What @julian suggest of having an option for this seems great.For what I see on slugify, they have an option for this.
https://www.npmjs.com/package/slugifystrict: false, // strip special characters except replacement, defaults to
false
This is how is made in WordPress (sorry for the reference but this is where I am coming from... ) https://developer.wordpress.org/reference/functions/remove_accents/
And from what I can see in the code:
https://github.com/NodeBB/NodeBB/blob/45eabbf5ba2100201fe887a9d6fc81d88379d414/src/slugify.js#L2It is supposed to strip those as well.
https://github.com/NodeBB/NodeBB/blob/45eabbf5ba2100201fe887a9d6fc81d88379d414/public/src/modules/slugify.js#L23function string_to_slug(str) { str = str.replace(/^\s+|\s+$/g, ''); // trim str = str.toLowerCase(); // remove accents, swap ñ for n, etc var from = "àáäâèéëêìíïîòóöôùúüûñç·/_,:;"; var to = "aaaaeeeeiiiioooouuuunc------"; for (var i=0, l=from.length ; i<l ; i++) { str = str.replace(new RegExp(from.charAt(i), 'g'), to.charAt(i)); } str = str.replace(/[^a-z0-9 -]/g, '') // remove invalid chars .replace(/\s+/g, '-') // collapse whitespace and replace by - .replace(/-+/g, '-'); // collapse dashes return str; }
So maybe this is a bug?
I think to make nice urls and slugs, all should be replaced...
-
@darkpollo looks like we used replace accented characters with regular ones but it was changed to support unicode slugs long time ago, https://github.com/NodeBB/NodeBB/commit/53caa5e422b986aa6e4a6e7350267777ad5741a5, not sure if reverting back would break stuff @julian
-
@baris Thanks.
It seems that when that was changed, we lost that ability. Maybe just updating slugify could work?

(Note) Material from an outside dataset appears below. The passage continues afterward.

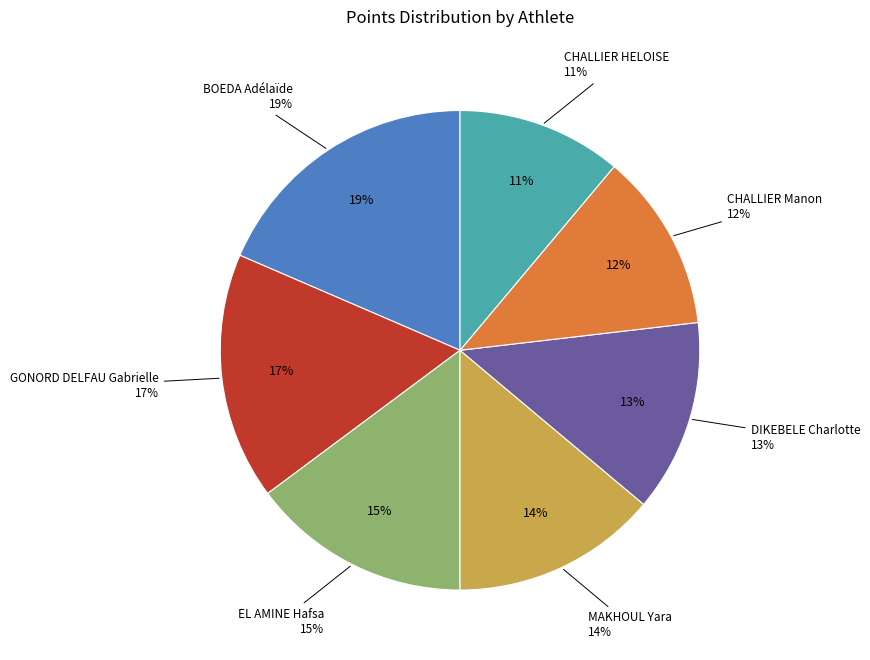

Does CHALLIER Manon represent more than half of the total?

No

We are using a 11 years old slugify version...Or just add back this:
// remove accents, swap ñ for n, etc var from = "àáäâèéëêìíïîıòóöôùúüûñçşğ·/_,:;"; var to = "aaaaeeeeiiiiioooouuuuncsg------"; for (var i = 0, l = from.length; i < l; i++) { str = str.replace(new RegExp(from.charAt(i), 'g'), to.charAt(i)); }
Also I have been reading the forum and I found many post about this, most are from non-English languages.
I think this is something should be addressed and fixed but of course we do not want to break anything. -
You can open an issue on our github, it is likely a breaking change because it would alter old slugs, for example if a user had a userslug of
àáäâ
i would becomeaaaa
after this change, same for categories, groups. So it isn't a simple change of just updating the slugify function.